Politics
Trump’s Last-Minute Senate Endorsement Won in Georgia but His Governor Pick Lost
By Mike Harper · June 17, 2026
Trump endorsed Mike Collins two days before the vote. Collins won. Trump’s preferred candidate for governor lost. Georgia gave the president exactly half of what he wanted Tuesday night.
Rep. Mike Collins defeated former football coach Derek Dooley 55% to 45% in the Republican Senate runoff, earning the right to face Democratic incumbent Jon Ossoff in one of the most consequential Senate races of 2026. Collins ran as an unapologetic MAGA candidate who authored the Laken Riley Act — the first bill Trump signed in his second term. His pitch was simple: he is a fighter who has been with Trump from the beginning.
Dooley had the backing of outgoing Governor Brian Kemp, who campaigned aggressively for his candidate and argued Republicans needed a political outsider to beat Ossoff. Trump’s endorsement, posted on Truth Social on Saturday, may have been the margin. Collins trailed in internal polls the week before. He won by 10 points.
“It is my Great Honor to endorse ‘MAGA’ Mike Collins,” Trump had written. Collins credited the endorsement in his victory speech.
The governor’s race went the other direction. Billionaire businessman Rick Jackson defeated Trump’s preferred candidate despite the president’s support, continuing a pattern that has now repeated in Iowa and Georgia — Trump’s endorsement dominates Senate and congressional primaries but has failed twice this cycle in gubernatorial races where voters appear to weigh executive experience differently than legislative loyalty.

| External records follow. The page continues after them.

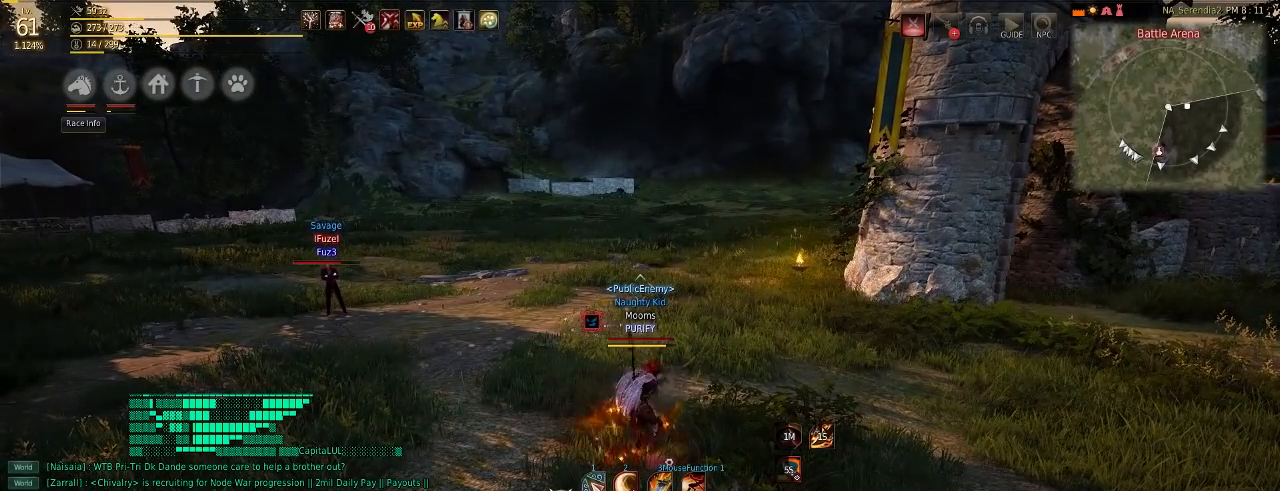
{"keys": [], "mouse": [], "events": []}
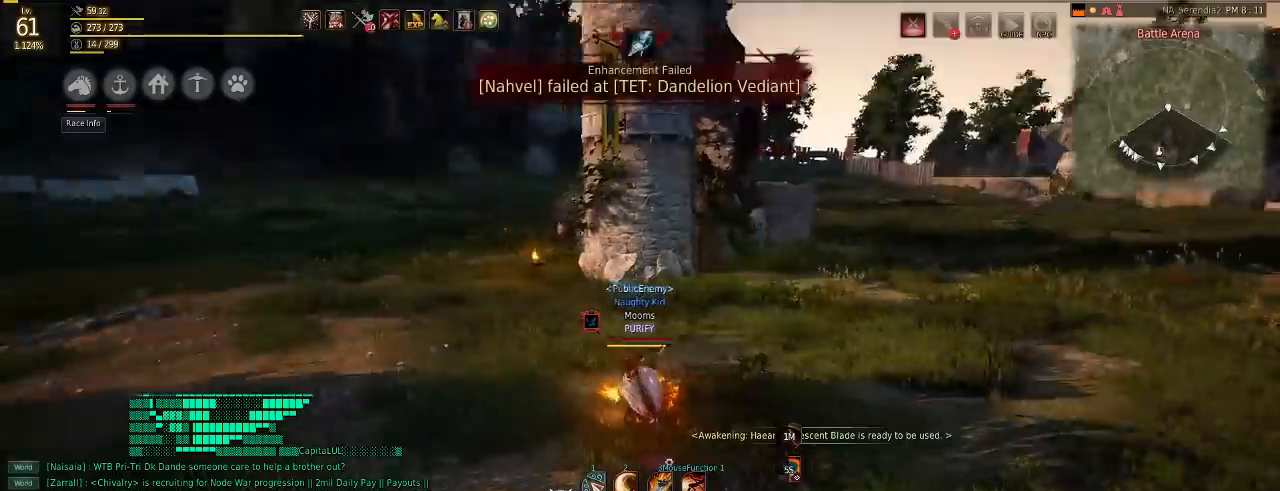
{"keys": [], "mouse": [], "events": []}
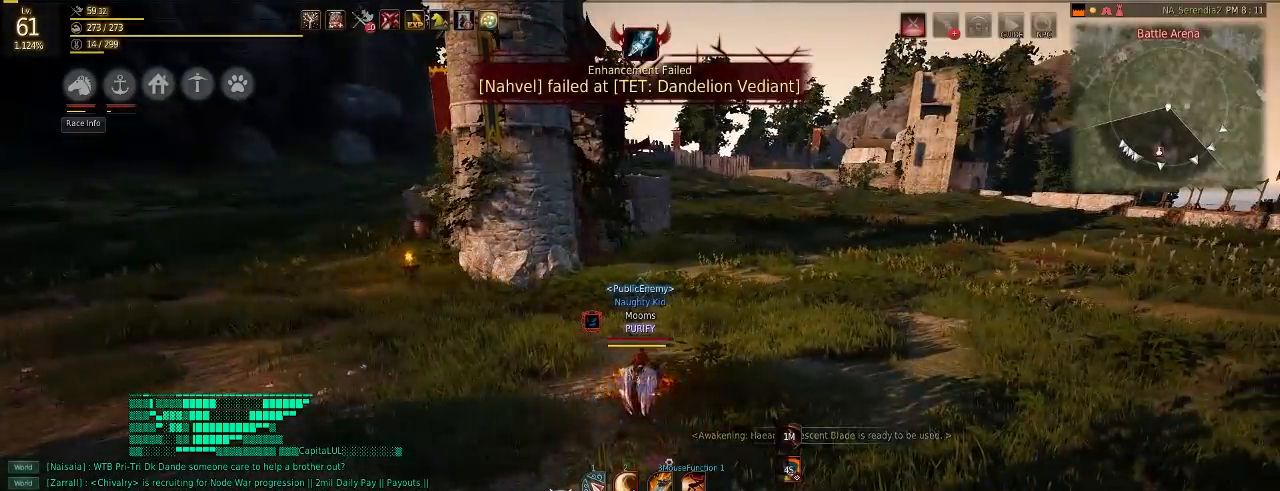
{"keys": ["w"], "mouse": [], "events": [[17, "shift", "down"], [67, "e", "down"], [184, "e", "up"], [217, "shift", "up"], [334, "w", "down"]]}
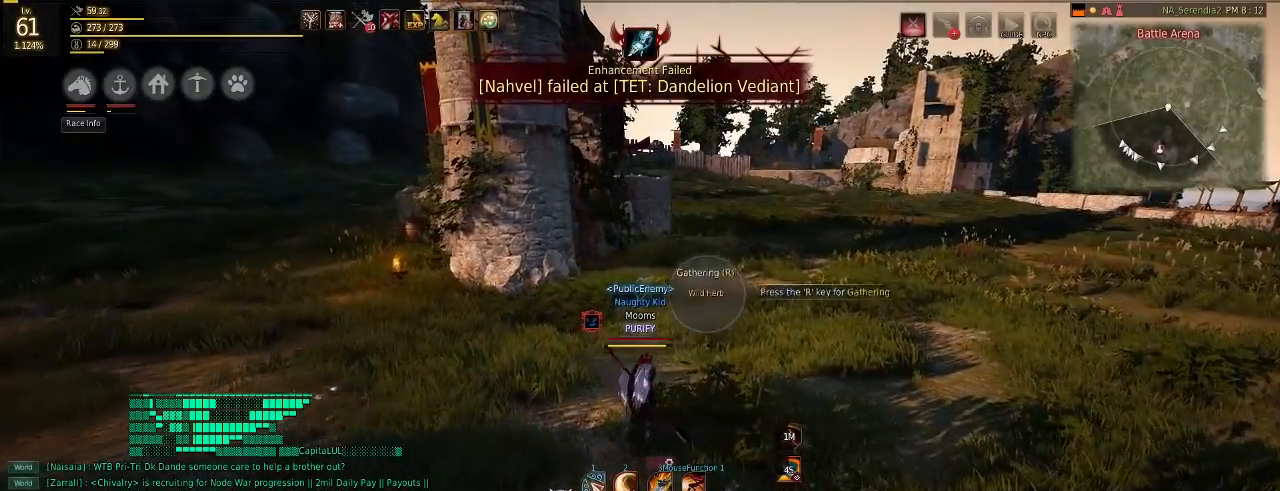
{"keys": ["w"], "mouse": [], "events": []}
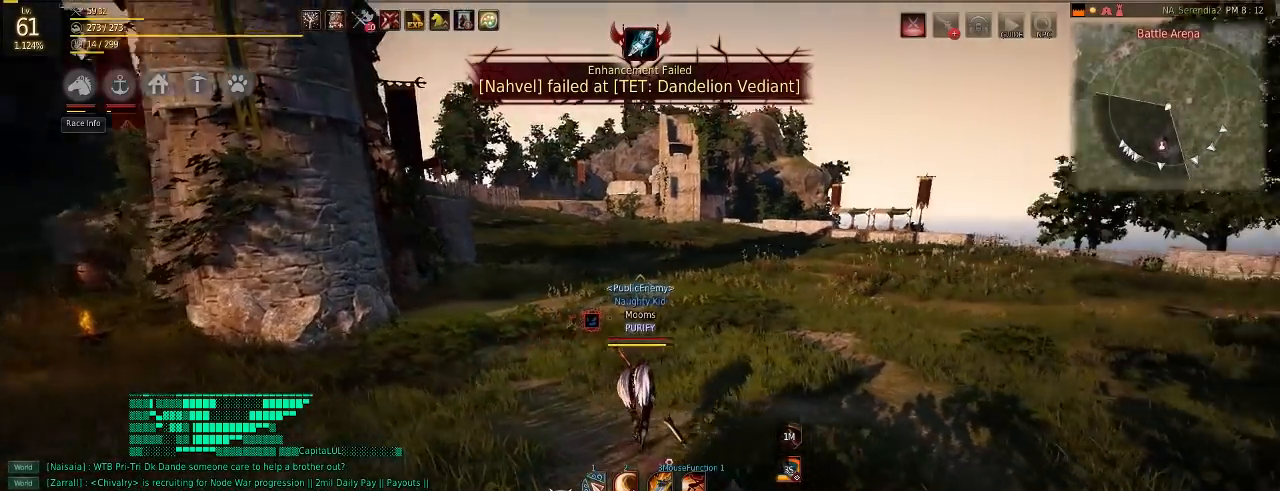
{"keys": [], "mouse": [], "events": [[150, "w", "up"]]}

The Collins-Ossoff general election will be among the most expensive and closely watched races in November. Georgia is one of only two states where Democrats are defending a Senate seat in a state Trump carried in 2024 — Michigan is the other. Republicans need to flip Democratic seats to expand their majority. Democrats need to hold both to have any path to retaking the chamber.
Collins made his pitch to the general election audience Tuesday night.

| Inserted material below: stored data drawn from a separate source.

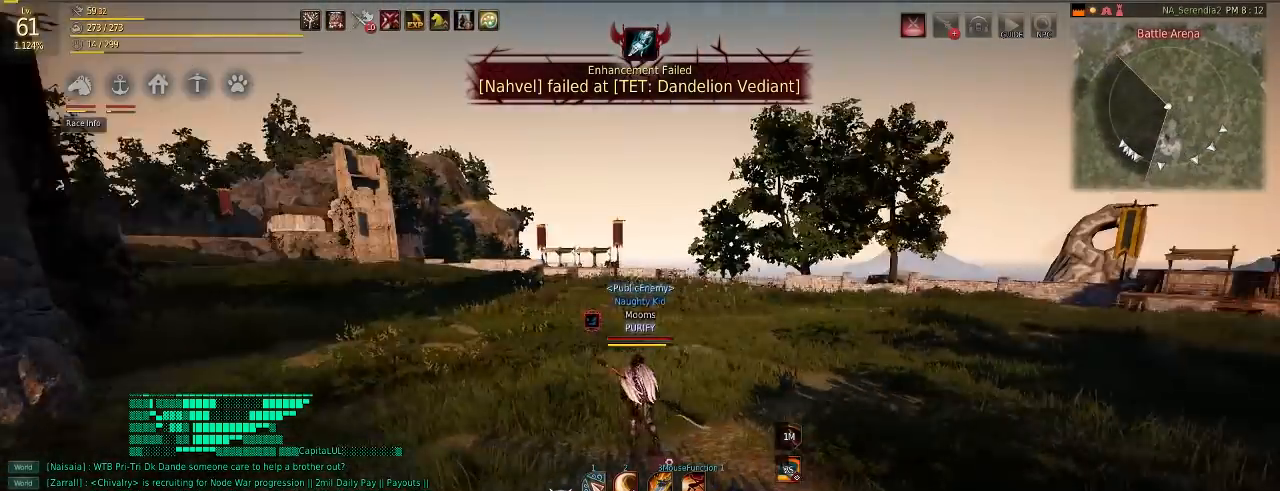
{"keys": [], "mouse": [], "events": [[133, "tab", "up"], [501, "w", "up"]]}
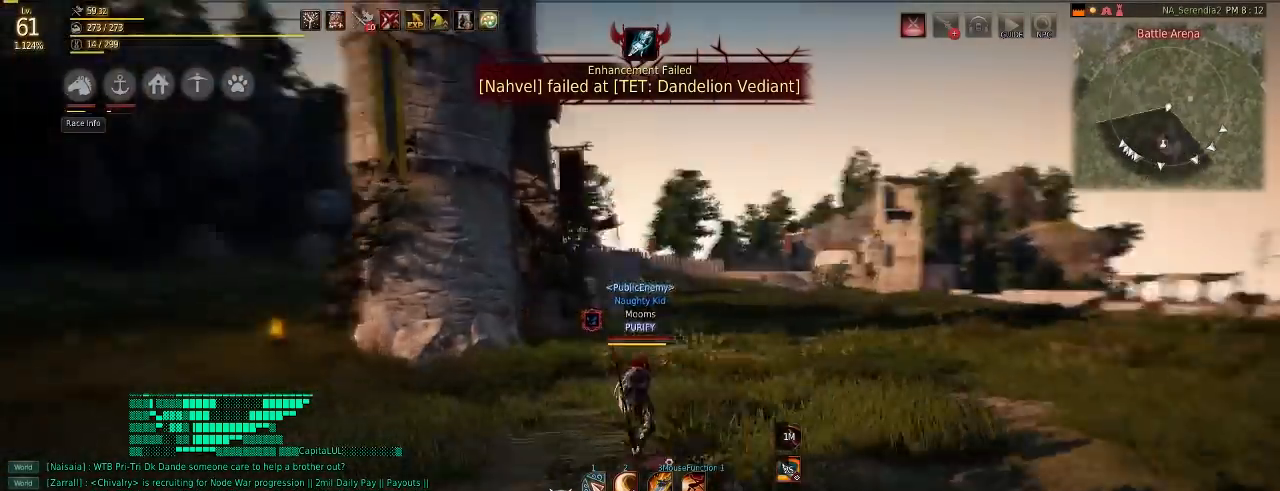
{"keys": ["a"], "mouse": [], "events": [[200, "a", "down"]]}
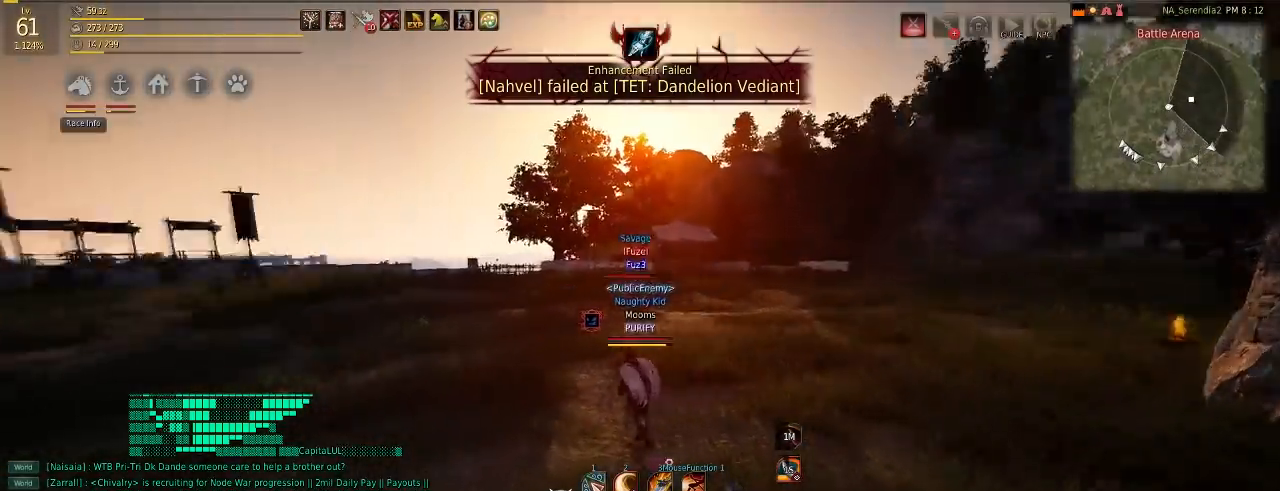
{"keys": [], "mouse": [], "events": [[300, "a", "up"]]}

“We all know what the mission is — put a Republican in that seat and get rid of Jon Ossoff in November.”
Ossoff has been preparing for this race for months while Republicans fought each other. He has significant fundraising advantages from national Democratic donors. Collins will counter with Trump’s full backing and a state Trump won by 2 points in 2024.
Georgia decides a lot in November. It just decided who gets to compete.